Tyler Chatwood might have been the MVP of the game Wednesday for the Cubs, answering the last-minute call to start in place of a sick Jon Lester. After throwing two innings in the previous 26 days combined, he pitched perhaps the unlikeliest four strong innings of the season in a 4-1 victory over the Giants. | Photo by Thearon W. Henderson/Getty Images
Jon Lester (fever) was scratched before his scheduled start, and both Kris Bryant (sore knee) and Anthony Rizzo (ejection) were unable to finish Wednesday, but the Cubs beat the Giants 4-1.
SAN FRANCISCO — The Cubs started the day two games in the hole in a three-game series, then demoted an infielder, lost their starting pitcher because of illness and, in the fifth inning, lost two more players to an ejection and a sore knee.
Talk about no chance for the worst road team in the National League.
But thanks to three early home runs and perhaps the unlikeliest four-inning start of the year, by Tyler Chatwood, the Cubs salvaged a 4-1 victory Wednesday in San Francisco against the hottest team in the majors.
And, more important, they might have salvaged their sanity just ahead of a day off and a critical stretch on the schedule.
“I can’t deny that helps,” Cubs manager Joe Maddon said after losing scheduled starter Jon Lester to a fever, Anthony Rizzo to a fifth-inning ejection and third baseman Kris Bryant to a sore knee. “With everything that had been going on, sending Addison [Russell] out, Jonny being ill, Rizzo getting kicked out, KB having to come out of the game, if you get on an airplane and not winning that game, that’s where the dialogue becomes fabricated in a negative way. And it’s very difficult to control that.
“Now we can get on the airplane, get back home, have an off day, believe it or not, and regroup a little bit.”
Lester, who got sick Tuesday, showed just enough signs of recovery by Wednesday night that the Cubs scheduled him to start Saturday in Milwaukee. Kyle Hendricks opens that series Friday, and Jose Quintana starts Sunday’s finale.
Bryant aggravated his achy knee when his cleat caught the mat while he was taking indoor batting practice before the game. After his two-run homer in the third gave the Cubs the lead, he left the game after a strikeout in the fifth, on a double switch. He said the knee was well enough after treatment that he expects to return Friday “and be ready to go.”
Bryant’s exit came right about the time Rizzo was “surprised” by an ejection for grousing about an earlier called strike as he struck out swinging to end the fifth.
“If [what I said] was a ‘magic word,’ I’d probably be ejected from 90 games a year,” said Rizzo, who added he’s not even sure what words he used. “Losing the first two here with the off day tomorrow, there’s no way I wanted to get ejected from the game. I’m happy the boys picked me up and picked KB up and picked Jonny up.”
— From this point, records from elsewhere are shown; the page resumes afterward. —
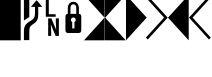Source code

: SplineFontDB: 3.2
FontName: PowerlineSymbols
FullName: PowerlineSymbols
FamilyName: PowerlineSymbols
Weight: Medium
Copyright: Created with FontForge 2.0 (http://fontforge.sf.net)
Version: 001.000
ItalicAngle: 0
UnderlinePosition: -73
UnderlineWidth: 24
Ascent: 800
Descent: 200
InvalidEm: 0
sfntRevision: 0x00010000
LayerCount: 2
Layer: 0 0 "Back" 1
Layer: 1 0 "Fore" 0
XUID: [1021 357 511135747 16603233]
StyleMap: 0x0040
FSType: 0
OS2Version: 4
OS2_WeightWidthSlopeOnly: 0
OS2_UseTypoMetrics: 1
CreationTime: 1355758773
ModificationTime: 1693594630
PfmFamily: 17
TTFWeight: 500
TTFWidth: 5
LineGap: 90
VLineGap: 0
Panose: 2 0 6 9 0 0 0 0 0 0
OS2TypoAscent: 800
OS2TypoAOffset: 0
OS2TypoDescent: -200
OS2TypoDOffset: 0
OS2TypoLinegap: 90
OS2WinAscent: 952
OS2WinAOffset: 0
OS2WinDescent: 183
OS2WinDOffset: 0
HheadAscent: 952
HheadAOffset: 0
HheadDescent: -183
HheadDOffset: 0
OS2SubXSize: 650
OS2SubYSize: 700
OS2SubXOff: 0
OS2SubYOff: 140
OS2SupXSize: 650
OS2SupYSize: 700
OS2SupXOff: 0
OS2SupYOff: 480
OS2StrikeYSize: 49
OS2StrikeYPos: 258
OS2Vendor: 'PfEd'
OS2CodePages: 00000001.00000000
OS2UnicodeRanges: 00000000.10001000.00000000.00000000
MarkAttachClasses: 1
DEI: 91125
LangName: 1033 "" "" "" "FontForge : PowerlineSymbols : 17-1-2013"
Encoding: UnicodeBmp
UnicodeInterp: none
NameList: AGL For New Fonts
DisplaySize: -48
AntiAlias: 1
FitToEm: 0
WinInfo: 57437 19 14
BeginPrivate: 5
BlueShift 1 0
StdHW 4 [64]
StdVW 5 [518]
StemSnapH 14 [63 64 91 115]
StemSnapV 36 [67 75 76 77 81 135 137 138 170 171]
EndPrivate
BeginChars: 65537 11

StartChar: .notdef
Encoding: 65536 -1 0
Width: 517
GlyphClass: 1
Flags: W
LayerCount: 2
Fore
SplineSet
50 0 m 1
 50 533 l 1
 467 533 l 1
 467 0 l 1
 50 0 l 1
100 50 m 1
 417 50 l 1
 417 483 l 1
 100 483 l 1
 100 50 l 1
EndSplineSet
Validated: 1
EndChar

StartChar: block
Encoding: 9608 9608 1
Width: 517
GlyphClass: 1
Flags: W
LayerCount: 2
Fore
SplineSet
0 952 m 1
 518 952 l 1
 518 -183 l 1
 0 -183 l 1
 0 952 l 1
EndSplineSet
Validated: 1
EndChar

StartChar: uniE0A0
Encoding: 57504 57504 2
Width: 517
GlyphClass: 1
Flags: W
LayerCount: 2
Fore
SplineSet
208 -178 m 1
 73 -178 l 1
 73 57 l 2
 73 115 86 163 112 200 c 0
 130 226 157 251 194 275 c 2
 269 323 l 2
 298 342 318 365 331 391 c 0
 344 417 350 451 350 493 c 2
 350 654 l 1
 248 654 l 1
 391 821 l 1
 533 654 l 1
 431 654 l 1
 431 466 l 2
 431 404 422 355 405 322 c 0
 388 289 362 261 327 238 c 2
 290 213 l 2
 260 193 239 174 228 153 c 0
 215 130 208 98 208 57 c 2
 208 -178 l 1
208 400 m 1
 73 313 l 1
 73 952 l 1
 208 952 l 1
 208 400 l 1
EndSplineSet
Validated: 1
EndChar

StartChar: uniE0A1
Encoding: 57505 57505 3
Width: 517
GlyphClass: 1
Flags: W
LayerCount: 2
Fore
SplineSet
342 470 m 1
 342 406 l 1
 95 406 l 1
 95 845 l 1
 170 845 l 1
 170 470 l 1
 342 470 l 1
345 366 m 1
 422 366 l 1
 422 -73 l 1
 341 -73 l 1
 221 212 l 1
 230 22 l 1
 230 -73 l 1
 154 -73 l 1
 154 366 l 1
 234 366 l 1
 355 80 l 1
 345 289 l 1
 345 366 l 1
EndSplineSet
Validated: 1
EndChar

StartChar: uniE0A2
Encoding: 57506 57506 4
Width: 517
GlyphClass: 1
Flags: W
LayerCount: 2
Fore
SplineSet
129 0 m 2
 83 0 61 23 61 69 c 2
 61 405 l 2
 61 454 81 479 120 479 c 1
 120 628 l 2
 120 673 134 710 161 740 c 0
 187 768 220 782 259 782 c 0
 298 782 331 768 357 740 c 0
 384 710 398 673 398 628 c 2
 398 479 l 1
 437 479 457 454 457 405 c 2
 457 69 l 2
 457 23 434 0 388 0 c 2
 129 0 l 2
259 719 m 0
 237 719 219 710 206 694 c 0
 193 678 187 656 187 628 c 2
 187 479 l 1
 331 479 l 1
 331 628 l 2
 331 656 324 678 311 694 c 0
 298 710 281 719 259 719 c 0
286 115 m 1
 286 273 l 1
 308 284 319 302 319 327 c 0
 319 344 314 358 302 370 c 0
 290 382 276 388 259 388 c 0
 242 388 228 382 216 370 c 0
 204 358 198 344 198 327 c 0
 198 302 209 284 231 273 c 1
 231 115 l 1
 286 115 l 1
EndSplineSet
Validated: 1
EndChar

StartChar: uniE0B0
Encoding: 57520 57520 5
Width: 517
GlyphClass: 1
Flags: W
LayerCount: 2
Fore
SplineSet
0 952 m 5
 518 385 l 1
 0 -183 l 1
 0 952 l 5
EndSplineSet
Validated: 1
EndChar

StartChar: uniE0B1
Encoding: 57521 57521 6
Width: 517
GlyphClass: 1
Flags: W
LayerCount: 2
Fore
SplineSet
-28 885 m 1
 19 931 l 1
 518 385 l 1
 19 -162 l 1
 -28 -115 l 1
 427 385 l 1
 -28 885 l 1
EndSplineSet
Validated: 1
EndChar

StartChar: uniE0B2
Encoding: 57522 57522 7
Width: 517
GlyphClass: 1
Flags: W
LayerCount: 2
Fore
SplineSet
518 -183 m 1
 0 385 l 1
 518 952 l 1
 518 -183 l 1
EndSplineSet
Validated: 1
EndChar

StartChar: uniE0B3
Encoding: 57523 57523 8
Width: 517
GlyphClass: 1
Flags: W
LayerCount: 2
Fore
SplineSet
90 385 m 1
 545 -115 l 1
 499 -162 l 1
 0 385 l 1
 499 931 l 1
 545 885 l 1
 90 385 l 1
EndSplineSet
Validated: 1
EndChar

StartChar: uniE0AE
Encoding: 57518 57518 9
Width: 517
Flags: W
LayerCount: 2
Back
SplineSet
0 952 m 1
 518 385 l 5
 0 -183 l 1
 0 952 l 1
EndSplineSet
Fore
SplineSet
0 952 m 1
 518 952 l 1
 518 -183 l 1
 0 -183 l 1
 514 385 l 1
 0 952 l 1
EndSplineSet
Validated: 1
EndChar

StartChar: uniE0AF
Encoding: 57519 57519 10
Width: 517
Flags: WO
LayerCount: 2
Fore
SplineSet
0 952 m 1
 518 952 l 25
 4 385 l 1
 518 -183 l 1
 0 -183 l 1
 0 952 l 1
EndSplineSet
Validated: 1
EndChar
EndChars
EndSplineFont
Chatwood, who got a heads up Tuesday that he might be pitching but didn’t know for sure until about two hours before game time Wednesday, struck out five, walked one and allowed just one run in four innings — after pitching just two innings total over the previous 26 days.
“I was just excited to pitch,” he said.
Maddon had hoped to get three decent innings from Chatwood under the circumstances.
“He did wonderfully,” Maddon said.
This and that
Cole Hamels (oblique), who fared well in a 35-pitch minor-league rehab start Tuesday, originally had targeted Sunday as a possible return date. He’s scheduled to stay with Class AAA Iowa long enough to throw a between-starts bullpen session Thursday before the Cubs chart his next step — either one more rehab start or a return from the injury list next week in St. Louis.
• Maddon said he remains “cautiously optimistic” that 2016 World Series MVP Ben Zobrist will return from his personal leave this season. But the Cubs don’t expect it until rosters expand in September.